For two years, this system has been great to us. Investors are happy. CSA shareholders are happy. We've been doing just dandy as community-supported farmers.
Now, though, we'd like to expand the grains and move toward living on the land we're farming. (Commuting to a farm just doesn't work.) But we need equipment. And we will have to buy a piece of ground instead of just leasing.
It all makes financial sense. The business plan works. But it only works if we go to the bank.
That just terrifies me.
I grew up on a wheat-and-barley farm that trudged through the farm crisis of the 1980s. For a majority of my childhood, the kitchen table was buried in bills. My brother and I knew to get as far away from the house as possible if my parents were in the middle of "doing books."
The pressure of debt -- of equipment loans, of operating loans, of land payments -- was palpable in my family and every other family like mine spread across the American prairie. But to make it in the commodity-driven agriculture economy, you had to get bigger. And to get bigger, you borrowed.

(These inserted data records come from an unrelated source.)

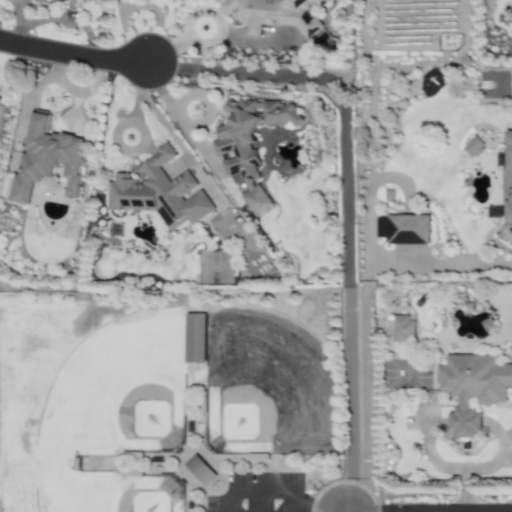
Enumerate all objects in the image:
building: (41, 1)
building: (272, 15)
road: (71, 53)
building: (0, 103)
building: (250, 144)
building: (473, 147)
building: (46, 159)
building: (507, 188)
building: (159, 193)
road: (345, 200)
building: (404, 230)
road: (362, 319)
building: (402, 329)
building: (195, 338)
building: (472, 389)
park: (117, 390)
park: (264, 391)
building: (200, 471)
building: (200, 471)
road: (262, 490)
park: (107, 492)
road: (304, 510)
road: (448, 510)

We watched farms around us -- mostly the small ones, but some big ones, too -- crumble under that pressure.
The '80s farm crisis was a good example of how dangerous too much, or the wrong kind of, debt can be. But it's also true that if it weren't for the banks that line the main streets of farm communities across the country, there wouldn't be many farmers on the land at all.
In a perfect world, we wouldn't need an institutional loan to get our farm off the ground. But I've watched too many entrepreneurs try to eke their way through and fail, partly because they were under-capitalized.
So while I'm terrified of taking on debt, I know that the other route can be just as risky.
We recently sat down with our neighborhood agricultural loan officer. He's just about the nicest guy in town, but isn't afraid to tell us how bad things could be if they don't go as planned.
As we walked through those worst-case scenarios, I realized that it's not the debt that's scaring me, it's what the debt means.
It's been easy for me the last two years to think of our farm as an experiment, something we could walk away from. We're young, educated, experienced people. Surely, we could find something else if this failed.
In fact, in convincing me to farm years ago, my husband used just that argument to reassure me we would not end up where my parents were when my childhood farm faltered.
So, I've held an escape route in the forefront of my mind. That is what gave me permission to follow this folly and allowed me to take all the small steps we've taken thus far. It has also, however, kept me from taking big ones, and that's no way to start a business -- or a life for that matter.
It's true that each little decision -- each seed put in the ground and each new customer signed up -- marked another small commitment. And two years later, those have added up to a big one. But if all we ever take are those small risks, we're never going to truly get where we want to go.
So, when we were in the banker's office this month, I had to remind myself that whether or not we take on this debt, we're putting everything on the line. These loans would just be a conduit for the big leap.